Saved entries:

__________

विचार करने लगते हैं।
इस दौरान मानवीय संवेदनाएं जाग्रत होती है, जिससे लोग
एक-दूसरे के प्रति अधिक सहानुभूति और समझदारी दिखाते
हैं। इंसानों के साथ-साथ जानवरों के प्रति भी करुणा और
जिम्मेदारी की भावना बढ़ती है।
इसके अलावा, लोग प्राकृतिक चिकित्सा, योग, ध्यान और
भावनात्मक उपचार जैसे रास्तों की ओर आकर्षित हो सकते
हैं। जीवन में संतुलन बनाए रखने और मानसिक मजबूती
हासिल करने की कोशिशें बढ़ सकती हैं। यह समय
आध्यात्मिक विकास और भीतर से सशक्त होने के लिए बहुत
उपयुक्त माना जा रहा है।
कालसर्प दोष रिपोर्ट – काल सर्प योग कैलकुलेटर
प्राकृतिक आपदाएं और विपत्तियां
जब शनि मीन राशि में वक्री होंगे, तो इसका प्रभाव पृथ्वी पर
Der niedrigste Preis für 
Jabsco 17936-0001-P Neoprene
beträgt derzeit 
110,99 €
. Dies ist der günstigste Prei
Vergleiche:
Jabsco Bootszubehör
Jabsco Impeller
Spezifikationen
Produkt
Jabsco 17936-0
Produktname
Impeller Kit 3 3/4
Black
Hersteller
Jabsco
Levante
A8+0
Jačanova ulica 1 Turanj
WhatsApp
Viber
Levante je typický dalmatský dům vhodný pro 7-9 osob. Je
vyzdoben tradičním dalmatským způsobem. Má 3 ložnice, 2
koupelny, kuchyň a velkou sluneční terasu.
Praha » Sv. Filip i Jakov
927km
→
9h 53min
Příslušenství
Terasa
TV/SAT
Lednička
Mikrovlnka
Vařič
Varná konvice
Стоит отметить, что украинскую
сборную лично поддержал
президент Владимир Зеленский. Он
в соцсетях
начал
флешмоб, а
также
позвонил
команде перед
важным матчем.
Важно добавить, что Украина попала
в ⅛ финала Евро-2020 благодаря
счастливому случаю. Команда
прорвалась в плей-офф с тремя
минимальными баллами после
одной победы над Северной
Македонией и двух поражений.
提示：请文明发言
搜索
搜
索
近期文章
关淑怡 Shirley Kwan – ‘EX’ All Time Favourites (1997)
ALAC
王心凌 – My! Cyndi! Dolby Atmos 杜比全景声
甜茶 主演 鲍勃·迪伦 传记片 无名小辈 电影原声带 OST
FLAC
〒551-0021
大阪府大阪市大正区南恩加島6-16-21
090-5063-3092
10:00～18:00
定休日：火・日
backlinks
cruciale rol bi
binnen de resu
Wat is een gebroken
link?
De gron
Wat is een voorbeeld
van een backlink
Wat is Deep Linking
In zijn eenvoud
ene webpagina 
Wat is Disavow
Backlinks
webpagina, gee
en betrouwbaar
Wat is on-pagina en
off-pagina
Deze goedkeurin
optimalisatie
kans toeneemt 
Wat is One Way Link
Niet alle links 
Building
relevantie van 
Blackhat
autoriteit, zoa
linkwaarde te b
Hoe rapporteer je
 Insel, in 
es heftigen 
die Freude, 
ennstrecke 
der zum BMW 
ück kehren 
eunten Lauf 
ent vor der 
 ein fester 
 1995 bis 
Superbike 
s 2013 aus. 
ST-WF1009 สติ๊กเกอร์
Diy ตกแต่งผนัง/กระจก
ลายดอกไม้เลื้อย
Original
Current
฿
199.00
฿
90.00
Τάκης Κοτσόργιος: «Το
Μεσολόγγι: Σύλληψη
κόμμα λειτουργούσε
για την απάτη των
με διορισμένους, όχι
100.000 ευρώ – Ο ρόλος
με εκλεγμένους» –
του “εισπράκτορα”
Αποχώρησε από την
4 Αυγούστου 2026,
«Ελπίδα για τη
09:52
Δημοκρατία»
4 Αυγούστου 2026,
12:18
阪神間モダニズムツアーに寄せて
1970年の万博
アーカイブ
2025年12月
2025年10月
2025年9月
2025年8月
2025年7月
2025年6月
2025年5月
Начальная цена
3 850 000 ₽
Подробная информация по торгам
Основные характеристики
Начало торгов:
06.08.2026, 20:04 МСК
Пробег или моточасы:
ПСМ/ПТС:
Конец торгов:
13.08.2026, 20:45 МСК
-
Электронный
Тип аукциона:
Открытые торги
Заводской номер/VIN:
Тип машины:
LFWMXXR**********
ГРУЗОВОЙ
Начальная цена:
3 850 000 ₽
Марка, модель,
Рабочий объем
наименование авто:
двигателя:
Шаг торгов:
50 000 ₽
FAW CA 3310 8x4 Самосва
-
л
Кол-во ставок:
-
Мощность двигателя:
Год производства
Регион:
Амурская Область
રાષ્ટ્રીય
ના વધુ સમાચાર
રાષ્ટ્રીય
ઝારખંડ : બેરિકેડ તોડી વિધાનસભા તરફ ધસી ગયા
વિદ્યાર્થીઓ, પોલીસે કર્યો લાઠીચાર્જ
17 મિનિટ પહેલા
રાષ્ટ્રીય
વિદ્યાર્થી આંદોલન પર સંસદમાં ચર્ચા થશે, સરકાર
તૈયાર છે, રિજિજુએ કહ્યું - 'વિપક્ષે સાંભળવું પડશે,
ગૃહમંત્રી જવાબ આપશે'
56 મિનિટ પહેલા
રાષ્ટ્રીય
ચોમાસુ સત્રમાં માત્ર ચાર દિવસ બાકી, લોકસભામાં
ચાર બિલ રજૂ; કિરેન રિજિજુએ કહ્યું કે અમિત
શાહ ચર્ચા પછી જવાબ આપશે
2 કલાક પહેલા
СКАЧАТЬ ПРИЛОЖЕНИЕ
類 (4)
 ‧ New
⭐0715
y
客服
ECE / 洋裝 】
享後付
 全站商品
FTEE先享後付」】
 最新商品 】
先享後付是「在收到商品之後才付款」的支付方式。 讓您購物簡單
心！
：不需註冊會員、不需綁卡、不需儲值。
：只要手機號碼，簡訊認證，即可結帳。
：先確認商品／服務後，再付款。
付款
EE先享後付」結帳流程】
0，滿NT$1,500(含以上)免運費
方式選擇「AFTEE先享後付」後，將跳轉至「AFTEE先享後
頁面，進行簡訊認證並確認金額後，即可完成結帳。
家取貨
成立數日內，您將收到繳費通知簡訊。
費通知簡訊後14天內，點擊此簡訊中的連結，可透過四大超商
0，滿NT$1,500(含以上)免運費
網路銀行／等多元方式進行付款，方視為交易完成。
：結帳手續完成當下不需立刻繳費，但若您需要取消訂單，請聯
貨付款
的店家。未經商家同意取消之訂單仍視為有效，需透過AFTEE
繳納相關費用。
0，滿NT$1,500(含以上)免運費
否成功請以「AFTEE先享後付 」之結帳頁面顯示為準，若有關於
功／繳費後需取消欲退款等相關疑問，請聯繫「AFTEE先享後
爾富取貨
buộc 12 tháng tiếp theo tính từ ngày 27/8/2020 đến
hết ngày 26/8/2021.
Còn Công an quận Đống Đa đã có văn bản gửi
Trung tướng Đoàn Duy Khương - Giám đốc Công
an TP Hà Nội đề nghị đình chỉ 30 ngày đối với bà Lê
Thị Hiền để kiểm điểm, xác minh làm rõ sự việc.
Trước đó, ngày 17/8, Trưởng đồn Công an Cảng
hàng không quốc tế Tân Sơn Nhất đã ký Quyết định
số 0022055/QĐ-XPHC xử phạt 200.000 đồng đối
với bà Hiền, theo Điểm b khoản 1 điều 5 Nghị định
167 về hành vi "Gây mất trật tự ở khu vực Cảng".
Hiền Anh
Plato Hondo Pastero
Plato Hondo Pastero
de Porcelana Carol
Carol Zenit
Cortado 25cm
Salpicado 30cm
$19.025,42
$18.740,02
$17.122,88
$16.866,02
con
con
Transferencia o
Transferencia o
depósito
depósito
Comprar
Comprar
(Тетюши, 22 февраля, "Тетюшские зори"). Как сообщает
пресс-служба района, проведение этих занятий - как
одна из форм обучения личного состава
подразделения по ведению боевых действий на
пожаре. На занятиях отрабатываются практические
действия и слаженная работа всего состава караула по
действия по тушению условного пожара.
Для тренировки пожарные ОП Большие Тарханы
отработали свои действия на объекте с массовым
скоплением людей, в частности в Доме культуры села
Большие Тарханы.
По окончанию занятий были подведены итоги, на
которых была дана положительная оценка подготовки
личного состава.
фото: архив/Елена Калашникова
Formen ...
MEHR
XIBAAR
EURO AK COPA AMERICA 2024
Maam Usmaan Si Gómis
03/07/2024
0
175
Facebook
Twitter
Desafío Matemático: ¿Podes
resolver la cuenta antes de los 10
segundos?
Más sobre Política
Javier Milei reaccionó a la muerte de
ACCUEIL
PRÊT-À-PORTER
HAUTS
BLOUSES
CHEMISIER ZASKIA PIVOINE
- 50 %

__________

▶ WHAT NEEDS TO BE DONE
Could you return the stretch of the records from their very first line through the line containing "Der niedrigste Preis für", copied word for word with both ends included?

▶ ANSWER TO THE EXERCISE
विचार करने लगते हैं।
इस दौरान मानवीय संवेदनाएं जाग्रत होती है, जिससे लोग
एक-दूसरे के प्रति अधिक सहानुभूति और समझदारी दिखाते
हैं। इंसानों के साथ-साथ जानवरों के प्रति भी करुणा और
जिम्मेदारी की भावना बढ़ती है।
इसके अलावा, लोग प्राकृतिक चिकित्सा, योग, ध्यान और
भावनात्मक उपचार जैसे रास्तों की ओर आकर्षित हो सकते
हैं। जीवन में संतुलन बनाए रखने और मानसिक मजबूती
हासिल करने की कोशिशें बढ़ सकती हैं। यह समय
आध्यात्मिक विकास और भीतर से सशक्त होने के लिए बहुत
उपयुक्त माना जा रहा है।
कालसर्प दोष रिपोर्ट – काल सर्प योग कैलकुलेटर
प्राकृतिक आपदाएं और विपत्तियां
जब शनि मीन राशि में वक्री होंगे, तो इसका प्रभाव पृथ्वी पर
Der niedrigste Preis für 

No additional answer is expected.